OPINION

[Editorial] OPCON transfer

By Korea Herald

Seoul could retake wartime operational control from US after North Korea’s denuclearization

  • Published : Sept 19, 2019 - 16:56
  • Updated : Sept 19, 2019 - 16:56

Retired South Korean generals recently proposed delaying the country’s retaking of wartime operational control of its troops from the US and relocation of the South Korea-US Combined Forces Command’s headquarters until North Korea’s denuclearization is completed.

Confirming the proposal had been made to Cheong Wa Dae, a presidential spokesperson said Monday that it was “just one of many opinions.” But the view expressed by nearly all former generals who served as deputy CFC commanders is not something to be ignored.

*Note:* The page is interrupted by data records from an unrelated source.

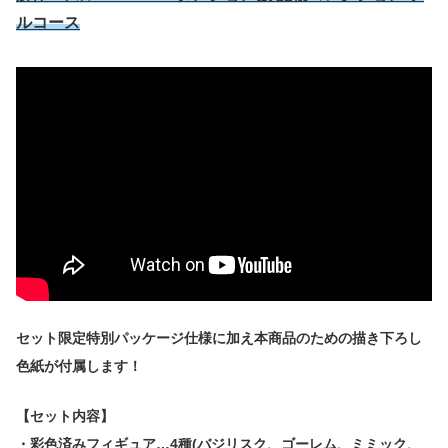
ルコース
セット限定特別パッケージ仕様に加え本商品のための描き下ろし
色紙が付属します！
【セット内容】
・彩色済みフィギュア…4種(バジリスク、ゴーレム、ミミック、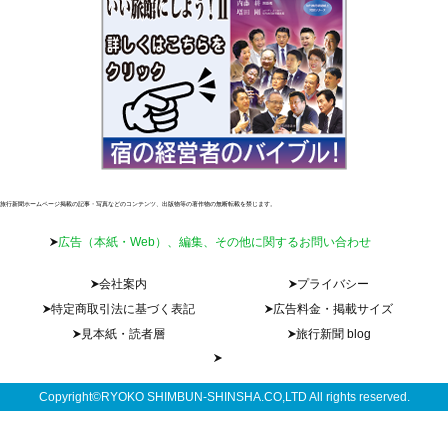
旅行新聞ホームページ掲載の記事・写真などのコンテンツ、出版物等の著作物の無断転載を禁じます。
広告（本紙・Web）、編集、その他に関するお問い合わせ
会社案内
プライバシー
特定商取引法に基づく表記
広告料金・掲載サイズ
見本紙・読者層
旅行新聞 blog
Copyright©RYOKO SHIMBUN-SHINSHA.CO,LTD All rights reserved.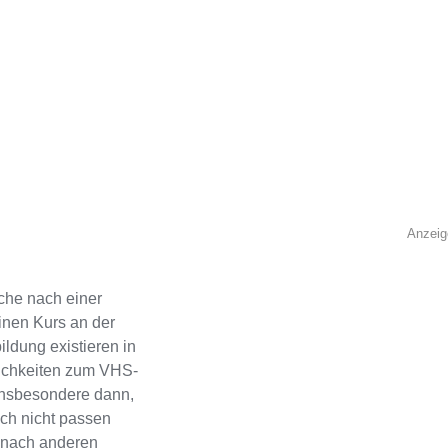
Anzeig
che nach einer
inen Kurs an der
ldung existieren in
lichkeiten zum VHS-
 Insbesondere dann,
ch nicht passen
h, nach anderen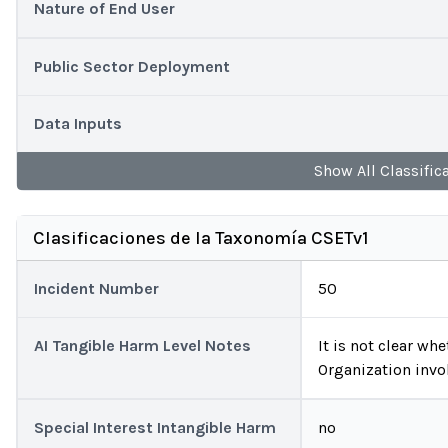
Nature of End User
Public Sector Deployment
Data Inputs
Show
All
Classific
Clasificaciones de la Taxonomía CSETv1
Incident Number
50
AI Tangible Harm Level Notes
It is not clear w
Organization invo
Special Interest Intangible Harm
no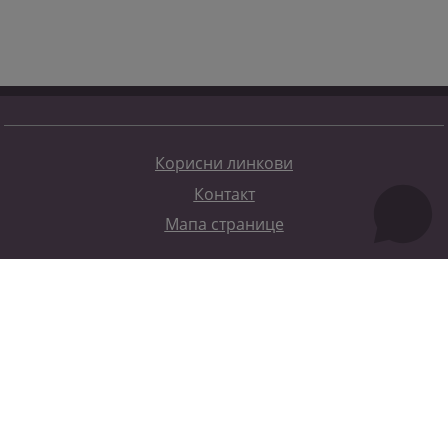
Корисни линкови
Контакт
Мапа странице
Редизајн веб странице финансирала је Европска унија. Искључиво је одговоран за његов садржај
Високи судски и тужилачки савијет БиХ такођер не одражава нужно ставове Европске уније.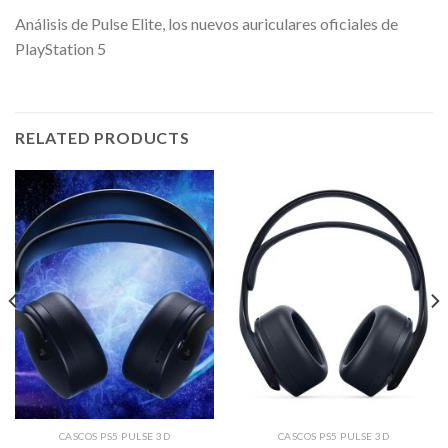
Análisis de Pulse Elite, los nuevos auriculares oficiales de
PlayStation 5
RELATED PRODUCTS
CASCOS PS5 PULSE 3D
CASCOS PS5 PULSE 3D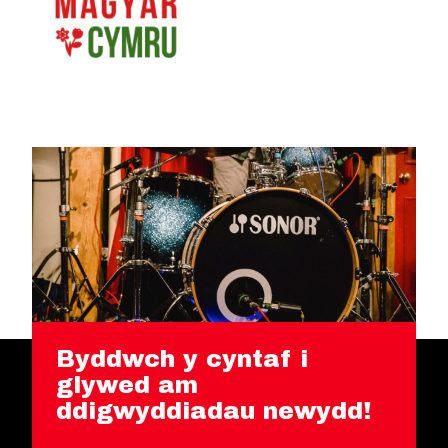
Byddwch y cyntaf i
glywed am
ddigwyddiadau newydd!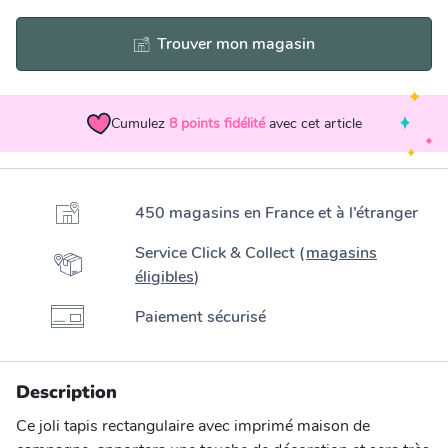
Trouver mon magasin
Cumulez
8
points fidélité
avec cet article
450 magasins en France et à l’étranger
Service Click & Collect (
magasins
éligibles
)
Paiement sécurisé
Description
Ce joli tapis rectangulaire avec imprimé maison de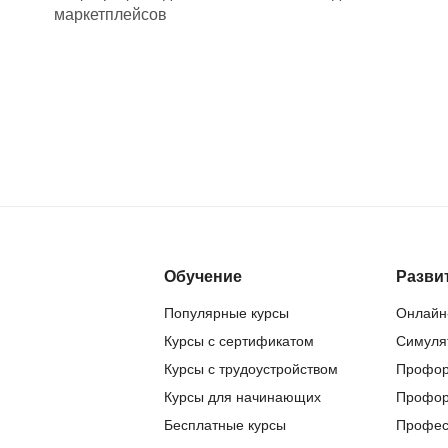
маркетплейсов
Обучение
Разви
Популярные курсы
Онлайн
Курсы с сертификатом
Симуля
Курсы с трудоустройством
Профор
Курсы для начинающих
Профор
Бесплатные курсы
Профес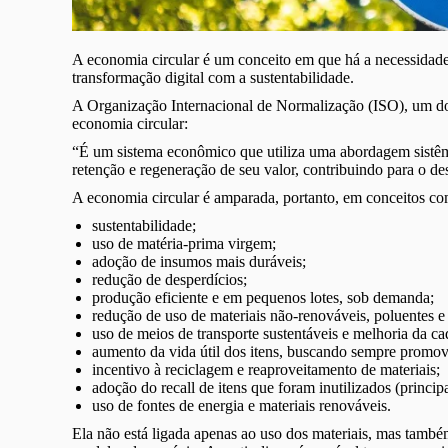
A economia circular é um conceito em que há a necessidad
transformação digital com a sustentabilidade.
A Organização Internacional de Normalização (ISO), um do
economia circular:
“É um sistema econômico que utiliza uma abordagem sistêmi
retenção e regeneração de seu valor, contribuindo para o d
A economia circular é amparada, portanto, em conceitos c
sustentabilidade;
uso de matéria-prima virgem;
adoção de insumos mais duráveis;
redução de desperdícios;
produção eficiente e em pequenos lotes, sob demanda;
redução de uso de materiais não-renováveis, poluentes 
uso de meios de transporte sustentáveis e melhoria da cad
aumento da vida útil dos itens, buscando sempre promove
incentivo à reciclagem e reaproveitamento de materiais;
adoção do recall de itens que foram inutilizados (princip
uso de fontes de energia e materiais renováveis.
Ela não está ligada apenas ao uso dos materiais, mas tam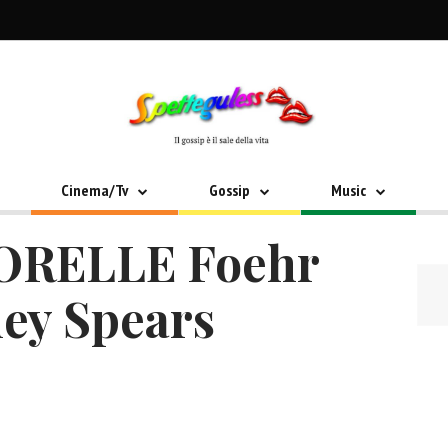
Cinema/Tv
Gossip
Music
SORELLE Foehr
ney Spears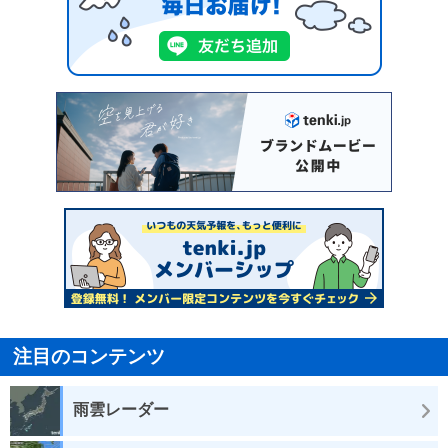
注目のコンテンツ
雨雲レーダー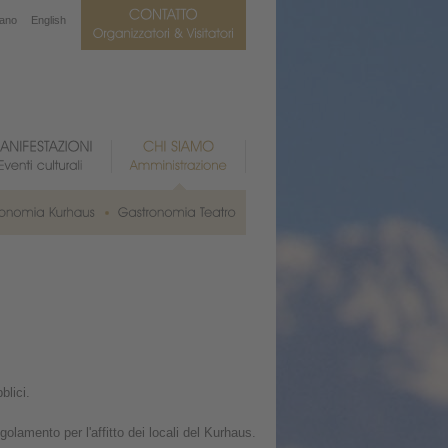
iano
English
blici.
golamento per l'affitto dei locali del Kurhaus.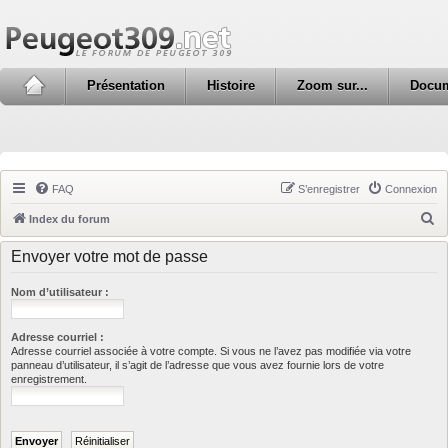
Présentation
Histoire
Zoom sur...
Docu
FAQ
S’enregistrer
Connexion
R
Index du forum
e
Envoyer votre mot de passe
c
h
Nom d’utilisateur :
e
Adresse courriel :
r
Adresse courriel associée à votre compte. Si vous ne l’avez pas modifiée via votre
c
panneau d’utilisateur, il s’agit de l’adresse que vous avez fournie lors de votre
enregistrement.
h
e
r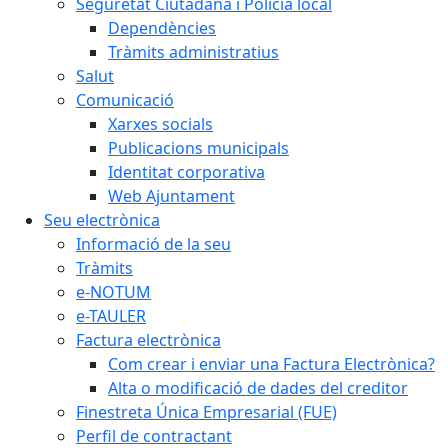
Seguretat Ciutadana i Policia local
Dependències
Tràmits administratius
Salut
Comunicació
Xarxes socials
Publicacions municipals
Identitat corporativa
Web Ajuntament
Seu electrònica
Informació de la seu
Tràmits
e-NOTUM
e-TAULER
Factura electrònica
Com crear i enviar una Factura Electrònica?
Alta o modificació de dades del creditor
Finestreta Única Empresarial (FUE)
Perfil de contractant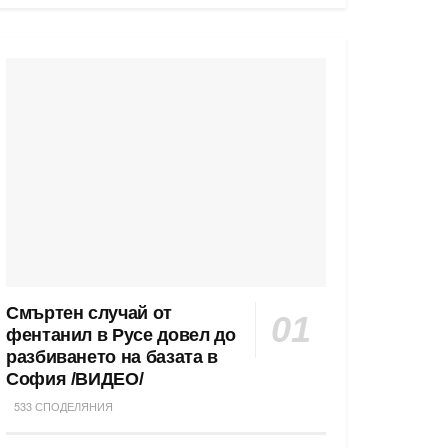
Смъртен случай от
фентанил в Русе довел до
разбиването на базата в
София /ВИДЕО/
533 СПОДЕЛЯНИЯ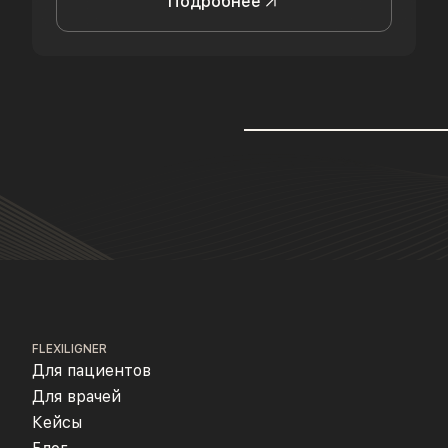
Подробнее
FLEXILIGNER
Для пациентов
Для врачей
Кейсы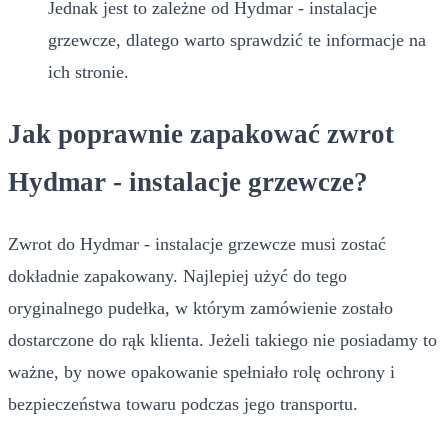
Jednak jest to zależne od Hydmar - instalacje
grzewcze, dlatego warto sprawdzić te informacje na
ich stronie.
Jak poprawnie zapakować zwrot
Hydmar - instalacje grzewcze?
Zwrot do Hydmar - instalacje grzewcze musi zostać
dokładnie zapakowany. Najlepiej użyć do tego
oryginalnego pudełka, w którym zamówienie zostało
dostarczone do rąk klienta. Jeżeli takiego nie posiadamy to
ważne, by nowe opakowanie spełniało rolę ochrony i
bezpieczeństwa towaru podczas jego transportu.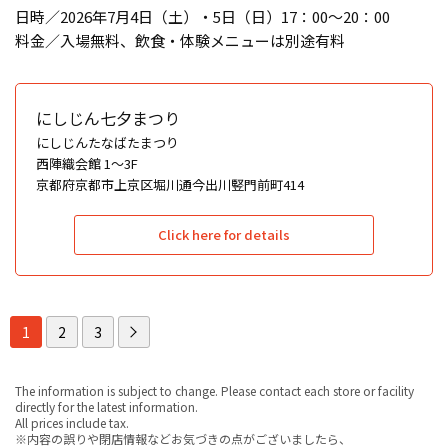
日時／2026年7月4日（土）・5日（日）17：00～20：00
料金／入場無料、飲食・体験メニューは別途有料
にしじん七夕まつり
にしじんたなばたまつり
西陣織会館 1〜3F
京都府京都市上京区堀川通今出川竪門前町414
Click here for details
1
2
3
The information is subject to change. Please contact each store or facility
directly for the latest information.
All prices include tax.
※内容の誤りや閉店情報などお気づきの点がございましたら、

Seoul and Washington are now eyeing 2022 as the target year for OPCON transfer, which calls for a South Korean general to command the CFC with a US general taking a supportive role. The two allies have also tentatively agreed to relocate the CFC headquarters in central Seoul to a sprawling US military complex in Pyeongtaek, Gyeonggi Province, 65 kilometers south of Seoul, by 2021.

The retired generals warned that changing the combined military preparedness while nuclear threats from North Korea still exist could cause a grave security crisis. As they have argued, the current CFC operational control system has been instrumental in preventing or managing critical situations since its establishment in 1978. The close distance between its headquarters and key state organs in Seoul can be seen as an essential element of its successful functioning.

At a bilateral security consultative meeting in 2014, the two allies agreed to decide whether to return wartime operational control to South Korea when certain conditions are met. Those requirements are Seoul’s capability to lead the allies’ combined defense mechanism, its capacity for initial responses to the North’s nuclear and missile threats and a stabilized security environment on the peninsula and in the surrounding region.

The 2014 agreement set no specific time framework. But South Korean President Moon Jae-in’s administration has been pushing to complete OPCON transfer and the relocation of CFC headquarters within Moon’s five-year term, which ends in 2022. Washington also does not seem reluctant to hold discussions with Seoul on accelerating the envisioned moves.

The allies conducted the initial operational capability test last month to check if South Korea is on course to meet the required conditions. Their defense chiefs are expected to approve the relocation plan during their meeting scheduled for later this year.

In response to the proposal by the retired generals, the Defense Ministry reaffirmed that South Korea would be pushing for retaking wartime operational control and the relocation of CFC headquarters as envisioned.

But the security environment has deteriorated further, with the conditions for OPCON transfer unlikely to be met.

Since May, North Korea has conducted 10 launches of short-range ballistic missiles and rocket systems to improve its capability of striking targets, including US military bases, in South Korea and Japan. Seoul’s ability to respond to missile and rocket firings by Pyongyang is looking increasingly doubtful.

The North has shown no intention to discard its nuclear arsenal, though it recently expressed willingness to resume denuclearization talks with the US. Some experts warn that Pyongyang might increase its nuclear weapons by about 10 in the coming year to a range of between 30 and 40.

Weakening links in the trilateral security cooperation among South Korea, the US and Japan could also amplify the potential risks of an ill-timed OPCON transfer. Seoul has irked Washington by scrapping a military intelligence-sharing accord with Tokyo, while resisting US demands for a sharp rise in its share of the costs of stationing American troops here. This discordant atmosphere is in contrast with the tightening of a cooperative posture among the North, China and Russia.

Seoul and Washington have also shown differences over the authority and roles of the US-led UN Command after South Korea retakes wartime operational control. Seoul officials seem to feel uneasy about speculation that the US might be seeking to strengthen the UNC in an attempt to keep control of the CFC after OPCON transfer.

A deepening of the discord over the future of UNC would add an unnecessary strain to the alliance at a critical stage of efforts to denuclearize the North Korean regime.

The Moon administration has cited the restoration of military sovereignty as a cause for its active push for OPCON transfer. But as in the case of European members of the North Atlantic Treaty Organization, which place their forces under US command in contingencies, wartime operational control is hardly perceived as a matter of relinquishing sovereignty elsewhere in the world.

Superficial pride can be pushed aside to ensure the security of a state, especially in the face of nuclear and missile threats from its immediate neighbor.